And it's mostly bungled:
... Note especially the final line in the excerpt below. It’s a lovely, concise summary of the difference between declared and revealed preferences — and why, if you’re at all interested in describing how the world actually works, you should put all your energy into chasing the latter and ignoring the former....
Sales of Green Works have fallen to about $60 million a year, and those of other similar products from major brands like Arm & Hammer, Windex, Palmolive, Hefty and Scrubbing Bubbles are sputtering. “Every consumer says, ‘I want to help the environment, I’m looking for eco-friendly products,’ ” said David Donnan, a partner in the consumer products practice at the consulting firm A. T. Kearney. “But if it’s one or two pennies higher in price, they’re not going to buy it. There is a discrepancy between what people say and what they do.”
Here is what I wrote when I read that line:
Differences between what people say and what they do is called hypothetical bias.

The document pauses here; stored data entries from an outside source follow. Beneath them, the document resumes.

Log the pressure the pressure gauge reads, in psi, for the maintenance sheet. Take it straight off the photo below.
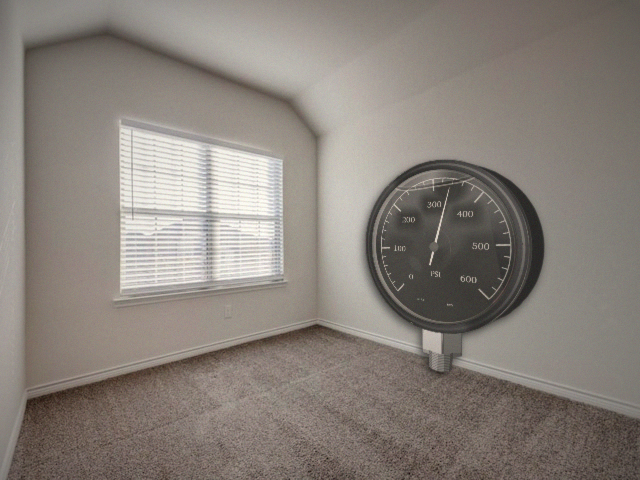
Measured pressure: 340 psi
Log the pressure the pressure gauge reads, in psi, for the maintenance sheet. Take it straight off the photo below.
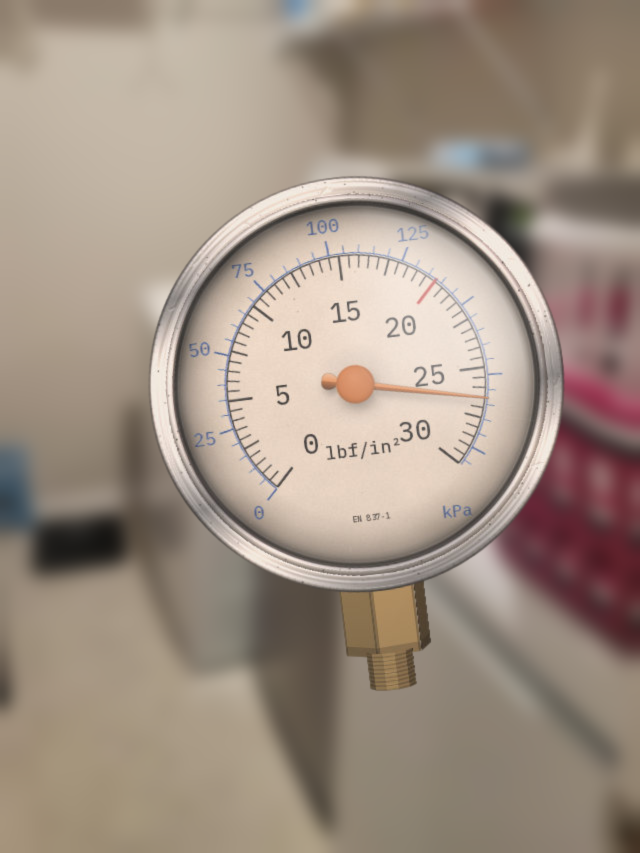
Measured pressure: 26.5 psi
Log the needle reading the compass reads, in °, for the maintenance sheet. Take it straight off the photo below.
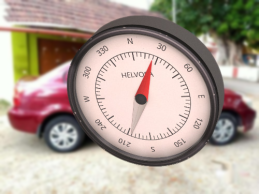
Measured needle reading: 25 °
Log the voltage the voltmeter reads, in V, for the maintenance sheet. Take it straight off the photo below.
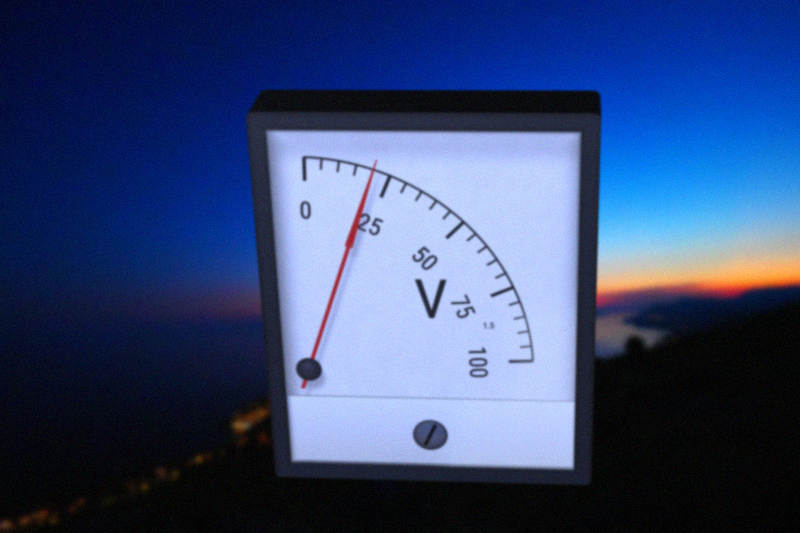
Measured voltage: 20 V
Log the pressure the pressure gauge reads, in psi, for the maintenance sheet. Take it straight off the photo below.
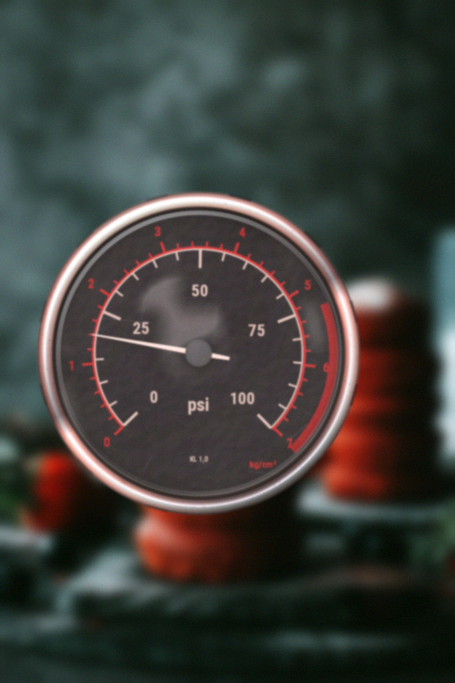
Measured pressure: 20 psi
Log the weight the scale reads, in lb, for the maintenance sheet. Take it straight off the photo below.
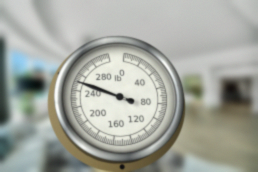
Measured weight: 250 lb
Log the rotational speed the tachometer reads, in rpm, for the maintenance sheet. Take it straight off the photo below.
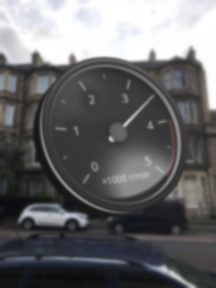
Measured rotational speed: 3500 rpm
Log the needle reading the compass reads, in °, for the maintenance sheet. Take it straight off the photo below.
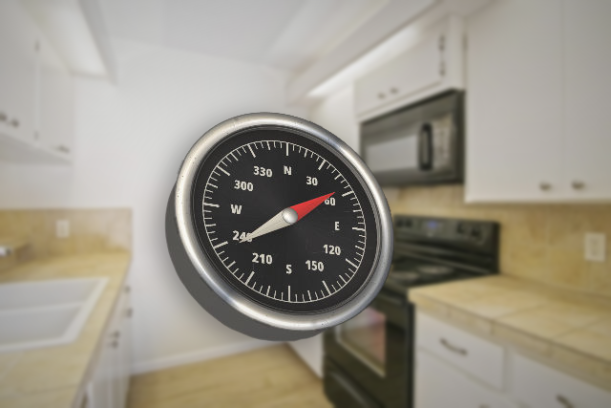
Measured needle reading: 55 °
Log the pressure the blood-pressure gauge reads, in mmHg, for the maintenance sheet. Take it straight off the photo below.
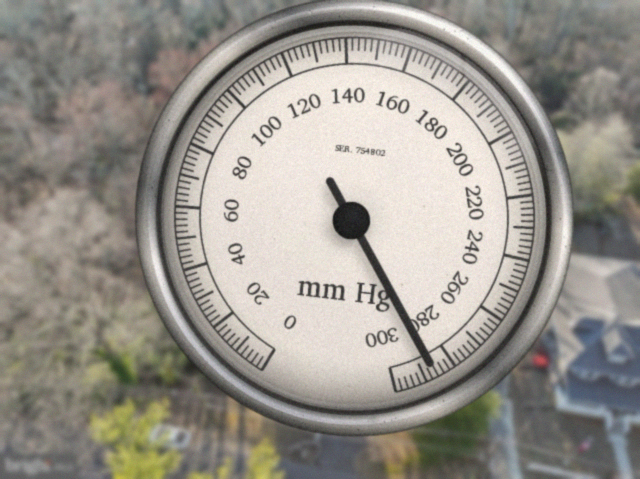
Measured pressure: 286 mmHg
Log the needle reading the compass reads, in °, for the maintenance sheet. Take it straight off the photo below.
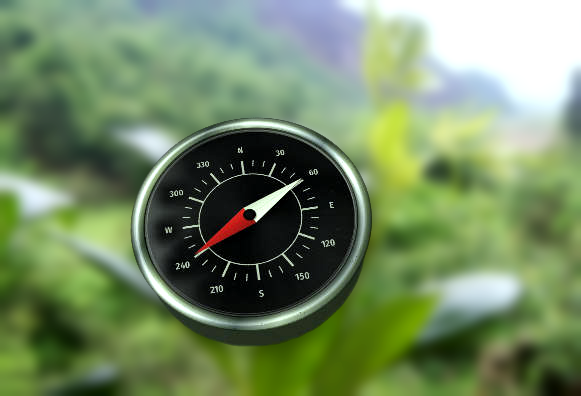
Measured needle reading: 240 °
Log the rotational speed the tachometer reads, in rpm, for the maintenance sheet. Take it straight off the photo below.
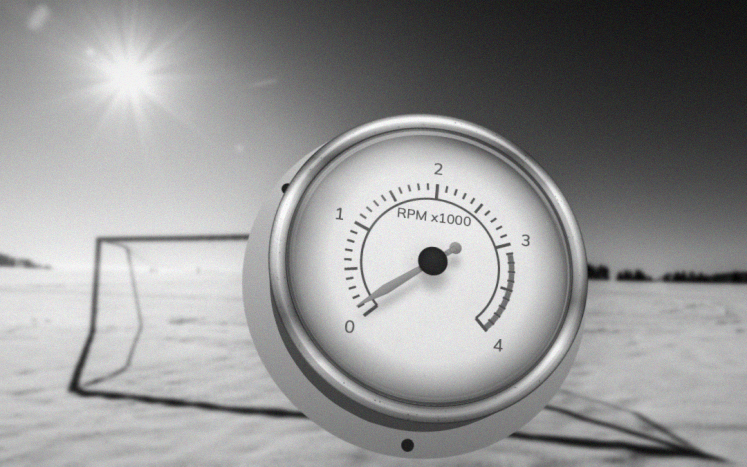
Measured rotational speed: 100 rpm
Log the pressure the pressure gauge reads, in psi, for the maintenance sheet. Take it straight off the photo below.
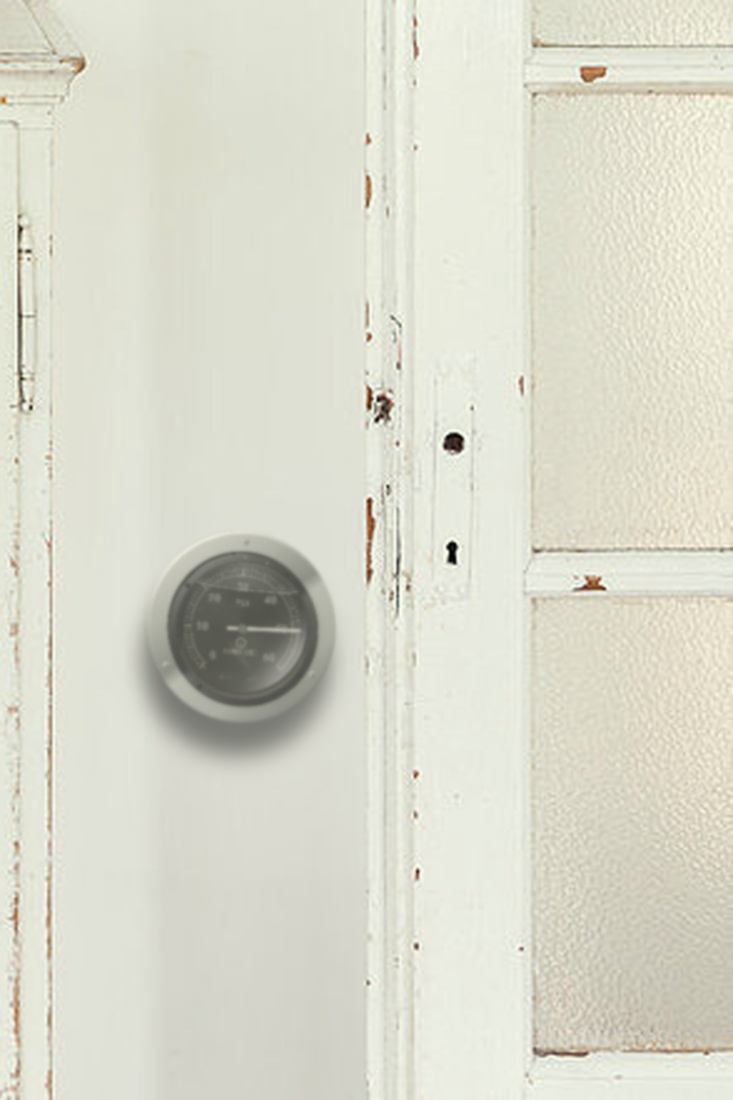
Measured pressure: 50 psi
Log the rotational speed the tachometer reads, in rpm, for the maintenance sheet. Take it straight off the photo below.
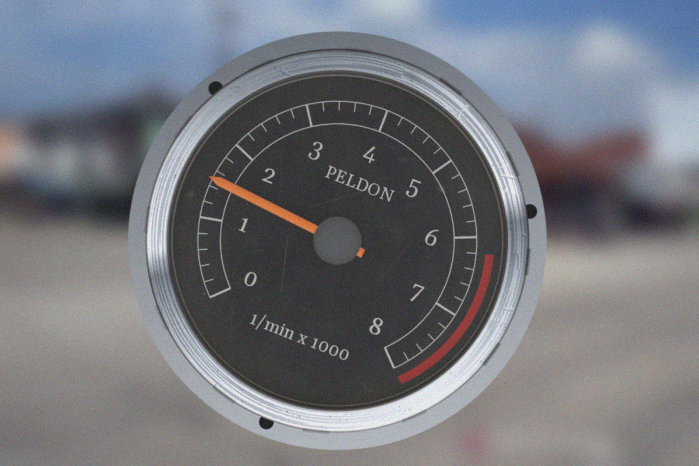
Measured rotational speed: 1500 rpm
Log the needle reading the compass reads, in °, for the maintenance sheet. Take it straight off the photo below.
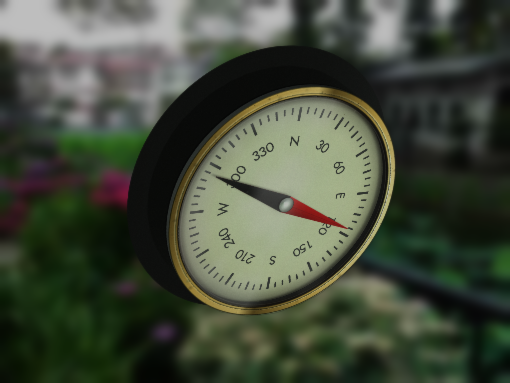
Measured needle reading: 115 °
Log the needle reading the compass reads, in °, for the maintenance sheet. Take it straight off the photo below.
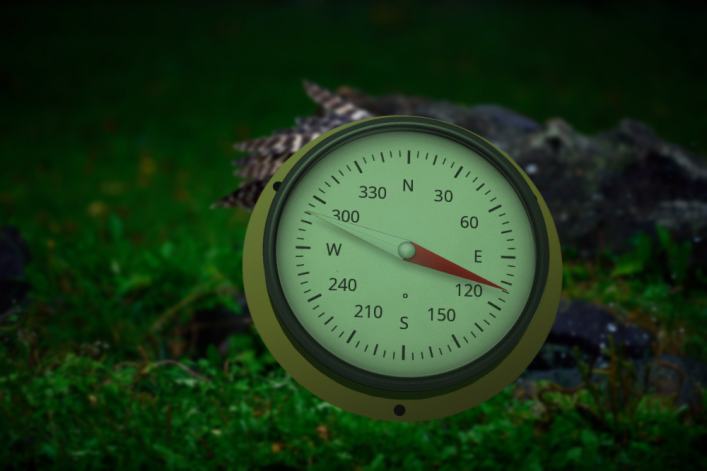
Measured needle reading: 110 °
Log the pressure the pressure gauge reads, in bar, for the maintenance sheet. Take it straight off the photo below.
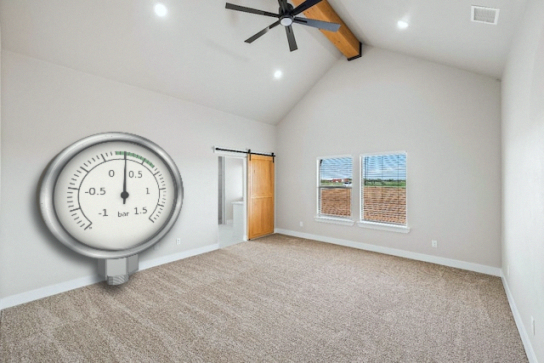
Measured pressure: 0.25 bar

The cool thing is there are ways to mitigate and even eliminate the bias so that data from what people say they will do can be used to make more accurate forecasts.
Yet, the offending line is partly correct. If all you care about is understanding how people behave under usual conditions then you want revealed preference data. But if you are interested in how people might behave under unusual conditions (e.g., when policy might change environmental quality) and there is no variation in usual conditions then you need stated preference data. And, I know Freakonomics is pushing field experiments as the only way to understand behavior under unusual conditions and that is where the "all your energy" stuff comes from but that is either narrow minded or plain ol' rent seeking. Open minded social scientists understand that a picture becomes more clear as the types of data and theories applied to a problem increases. Field experiment, stated preference, attitudinal, etc, data are complements, not substitutes. If stated preference data is cheaper than conducting field experiments then the rational researcher should choose stated preference data.